Im Institut für Religionswissenschaft direkt neben dem Henry-Ford-Bau residierte in einer der FU-Villen Klaus Heinrich, den ich im Schlepptau der verwunschenen Kommilitonin aus der U-Bahn schon an meinem ersten Tag an der FU in Augenschein genommen hatte. Das war ein deutscher Professor, wie er im Buche stand: gelehrt, verehrt, auftrittsstark und sagenumwoben. Franziska, die zum erlauchten Kreis gehörte, tat danach so, als hätten wir uns nie getroffen. Es gefiel ihr offenbar nicht, dass ich möglicherweise schon nach einer Nacht verstanden hatte, warum Buddhismus kein Ausweg ist und Sucht und Sog die Abgrundseite des Seins kennzeichnen. Darüber jedenfalls sprach Klaus Heinrich Woche für Woche und Jahr für Jahr. In Taubenblau der Anzug wie die Krawatte. Heinrichs Vorlesung war ein Termin für alle Jungmenschen aus dem Fachbereich Philosophie und Sozialwissenschaften, die eine Idee davon haben wollten, was die Welt im Innersten zusammenhält. Wir verfolgten im vollbesetzten Hörsaal C des Henry-Ford-Baus die allmähliche Verfertigung der Gedanken im Gehen. Ohne Manuskript, aber mit Punkt und Komma. Fünf Schritte nach Norden, fünf Schritte nach Süden. So erklärte er den Unterschied zwischen den Todesbildern von Buddha und Jesus: dass Jesus aufrecht am Kreuz starb, während Buddha liegend verschied. Der Liegende kann alles hinnehmen, weil es auf nichts ankommt. Der Aufrechte dagegen hält stand und widersteht, aber nicht, um sich selbst heroisch zu feiern, sondern weil er die Hoffnung auf einen anderen Zustand der Welt nicht aufgibt. Die Erlösung als ein Zusichkommen des Ganzen steht hier gegen die Erlösung als Abstreifen jeder Gestalt, als Aufgehen im Nichts, als Erlösung von sich.

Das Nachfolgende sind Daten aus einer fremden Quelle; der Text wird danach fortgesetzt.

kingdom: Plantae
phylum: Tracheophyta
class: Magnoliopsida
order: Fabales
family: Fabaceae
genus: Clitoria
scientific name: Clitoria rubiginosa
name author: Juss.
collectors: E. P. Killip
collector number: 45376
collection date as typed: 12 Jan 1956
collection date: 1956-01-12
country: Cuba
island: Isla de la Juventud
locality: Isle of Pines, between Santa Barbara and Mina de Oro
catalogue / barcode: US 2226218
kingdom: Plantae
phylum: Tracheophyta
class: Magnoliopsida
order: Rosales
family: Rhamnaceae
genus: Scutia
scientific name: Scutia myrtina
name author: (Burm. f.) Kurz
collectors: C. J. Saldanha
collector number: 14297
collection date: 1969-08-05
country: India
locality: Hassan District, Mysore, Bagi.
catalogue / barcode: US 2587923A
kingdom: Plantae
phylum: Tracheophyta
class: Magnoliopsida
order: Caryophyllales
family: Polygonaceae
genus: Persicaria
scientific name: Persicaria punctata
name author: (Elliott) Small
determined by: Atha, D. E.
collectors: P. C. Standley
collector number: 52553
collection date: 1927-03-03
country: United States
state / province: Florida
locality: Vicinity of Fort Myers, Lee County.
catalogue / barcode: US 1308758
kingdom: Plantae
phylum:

Ich fühlte mich unwohl bei so viel Wahrheit. Erzeugte Heinrich nicht selbst diesen feinen Rausch von Meditation und Askese, den er durch die Unterscheidungen und Übersetzungen im Gespräch bannen wollte? War er nicht selbst ein Buddha, der vor den Buddhas dieser Welt warnte? Zog er einen nicht in das nie endende Gespräch mit sich selbst hinein, ohne einen je freizugeben?
Im Kreise um Klaus Heinrich herrschte bei aller fröhlichen Gebildetheit eine weltverlorene Unbedarftheit. Die meisten von denen hatten ein heimliches Gelehrtenideal und vertrauten darauf, dass ihnen unendlich viel Zeit zur Verfügung stehen würde. Man warf sich Zitate der Hausgötter wie Edgar Allan Poe, Homer oder Alfred Hitchcock zu, tauschte Methoden gegen Schlaflosigkeit aus, pries den blonden Ton der arkadischen Landschaften von Nicolas Poussin, schwärmte für Mozart und verglich die besten Reiserouten durch Italien und Frankreich. Das war eine kichernde Kulturfreudigkeit fern bourgeoiser Eingebildetheit. Aber niemand schien den Kokon verlassen zu wollen. Als sei das Institut für Religionswissenschaft mit dem sprechenden Automaten Klaus Heinrich in seiner Mitte eine nährende Mutter, die im Zweifelsfall für alles sorgen würde: für die Gedanken, für die Stellen und für ein Gefühl der schützenden Zugehörigkeit.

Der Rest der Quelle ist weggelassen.